**Materials provided**.
****

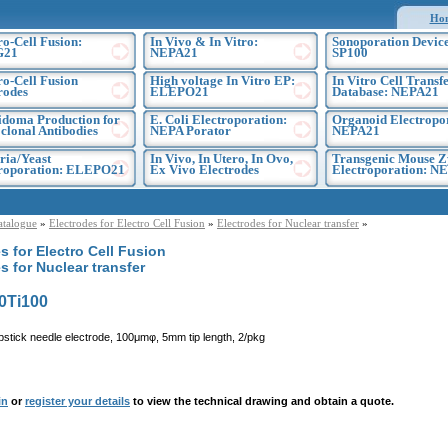
Ho
ro-Cell Fusion:
In Vivo & In Vitro:
Sonoporation Device
G21
NEPA21
SP100
ro-Cell Fusion
High voltage In Vitro EP:
In Vitro Cell Transf
rodes
ELEPO21
Database: NEPA21
doma Production for
E. Coli Electroporation:
Organoid Electropo
lonal Antibodies
NEPA Porator
NEPA21
ria/Yeast
In Vivo, In Utero, In Ovo,
Transgenic Mouse Z
troporation: ELEPO21
Ex Vivo Electrodes
Electroporation: N
atalogue
»
Electrodes for Electro Cell Fusion
»
Electrodes for Nuclear transfer
»
s for Electro Cell Fusion
s for Nuclear transfer
0Ti100
pstick needle electrode, 100μmφ, 5mm tip length, 2/pkg
in
or
register your details
to view the technical drawing and obtain a quote.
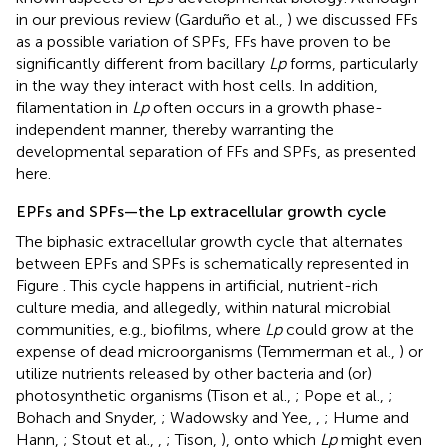
in our previous review (Garduño et al.,
) we discussed FFs
as a possible variation of SPFs, FFs have proven to be
significantly different from bacillary
Lp
forms, particularly
in the way they interact with host cells. In addition,
filamentation in
Lp
often occurs in a growth phase-
independent manner, thereby warranting the
developmental separation of FFs and SPFs, as presented
here.
EPFs and SPFs—the Lp extracellular growth cycle
The biphasic extracellular growth cycle that alternates
between EPFs and SPFs is schematically represented in
Figure
. This cycle happens in artificial, nutrient-rich
culture media, and allegedly, within natural microbial
communities, e.g., biofilms, where
Lp
could grow at the
expense of dead microorganisms (Temmerman et al.,
) or
utilize nutrients released by other bacteria and (or)
photosynthetic organisms (Tison et al.,
; Pope et al.,
;
Bohach and Snyder,
; Wadowsky and Yee,
,
; Hume and
Hann,
; Stout et al.,
,
; Tison,
), onto which
Lp
might even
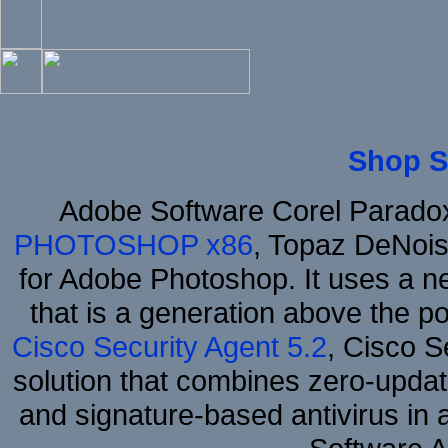
Shop S
Adobe Software Corel Parad
PHOTOSHOP x86
, Topaz DeNois
for Adobe Photoshop. It uses a ne
that is a generation above the p
Cisco Security Agent 5.2
, Cisco Se
solution that combines zero-update
and signature-based antivirus in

****

**Task description**. Each line from the one containing "expense of dead" through the end of the listing is to be set down exactly, with all pictures left out.

**Output**.
expense of dead microorganisms (Temmerman et al.,
) or
utilize nutrients released by other bacteria and (or)
photosynthetic organisms (Tison et al.,
; Pope et al.,
;
Bohach and Snyder,
; Wadowsky and Yee,
,
; Hume and
Hann,
; Stout et al.,
,
; Tison,
), onto which
Lp
might even
Shop S
Adobe Software Corel Parad
PHOTOSHOP x86
, Topaz DeNois
for Adobe Photoshop. It uses a ne
that is a generation above the p
Cisco Security Agent 5.2
, Cisco Se
solution that combines zero-update
and signature-based antivirus in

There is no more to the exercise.